The refresh_user method to refreshes the users OAuth tokens and updates the auth state if the token expires. The method executes before spawning a notebook since (refresh_pre_spawn = True), and every 6 hours (auth_refresh_age = 21600); however, the tokens from the auth state are only available to the notebook server once, through the pre_spawn_start method, when the spawner launches the server. Therefore, a token may appear expired if notebook servers run longer than the access token validity period.
When registering the JupyterHub client via curl, the access token validity was set to 1296000 seconds. Implement a cull_idle_servers script to make sure no notebook servers left behind by users that are older than 15 days (1296000 seconds).
Make sure to replace the references of viya.demo.sas.com with the FQDN used to access SAS Viya and jupyterhub.demo.sas.com with the FQDN for JupyterHub. Also, update the client_id and client_secret with the values you registered earlier. Otherwise the code can remain unchanged.
If you receive a CERTIFICATE_VERIFIED_FAILED error, it most likely means that the CA certificate used to sign the Viya HTTP server is not available to Python. You can either uncomment the “c.GenericOAuthenticator.tls_verify = False” line in the code, or add the CA certificate to the JupyterHub server’s truststore.
If you saved the link to a location in SAS Content, available to other users, they can navigate to the location in SAS Content from the “All” tab in SAS Drive. From there they can pin it to their quick access if you do not wish to administrate all users quick access links.
Authentication to JupyterHub is automatic after clicking the Quick Access link from SAS Drive.
You may also log into JupyterHub directly, without going through SAS Drive. In that case, if you are not already authenticated to SAS Viya, you will be redirected to SASLogon (and then to any other downstream identity providers if applicable). Once authenticated to SAS Viya you are redirected back to JupyterHub
To connect to CAS, supply the OAuth token environment variable from the pre_spawn_start method to the password field in the binary protocol connection constructor.
import os, swat
conn = swat.CAS('cas.demo.sas.com', 5570, password=os.environ.get('ACCESS_TOKEN'))
library(swat)
conn <- swat::CAS('cas.demo.sas.com', port=5570, password=Sys.getenv('ACCESS_TOKEN'))
If you have the CASCLIENTDEBUG environment variable set, you should see similar messages in the log:
NOTE: Client is using the oauth identity provider
NOTE: Sent challenge length 1212
NOTE: Received response length 55
NOTE: User viyademo connected to CAS using OAuth 2.
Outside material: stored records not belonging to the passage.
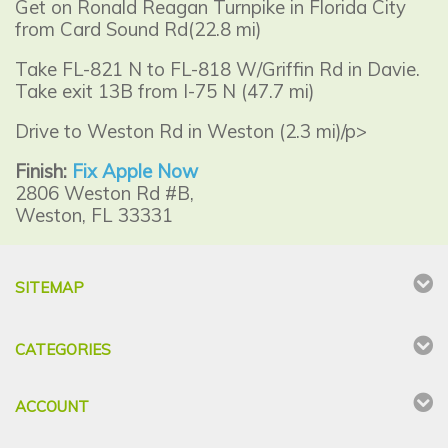
Get on Ronald Reagan Turnpike in Florida City
from Card Sound Rd(22.8 mi)
Take FL-821 N to FL-818 W/Griffin Rd in Davie.
Take exit 13B from I-75 N (47.7 mi)
Drive to Weston Rd in Weston (2.3 mi)/p>
Finish:
Fix Apple Now
2806 Weston Rd #B,
Weston, FL 33331
SITEMAP
CATEGORIES
ACCOUNT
In cloud-based environments with federated authentication mechanisms, users may not have credentials available to authenticate to the CAS server using SWAT clients. Leveraging OAuth tokens generated by SAS Logon, may be the only option available. The Jupyter authenticator insulates the programmer from being concerned with how to generate their own OAuth token.
In addition, integrating JupyterHub with SASLogon and SAS Drive is a great way to provide a portal to programming environment for users who wish to leverage the power of the CAS analytic engine, in a more familiar programming language, from the same area where all of their SAS Content and Reports are available and organized.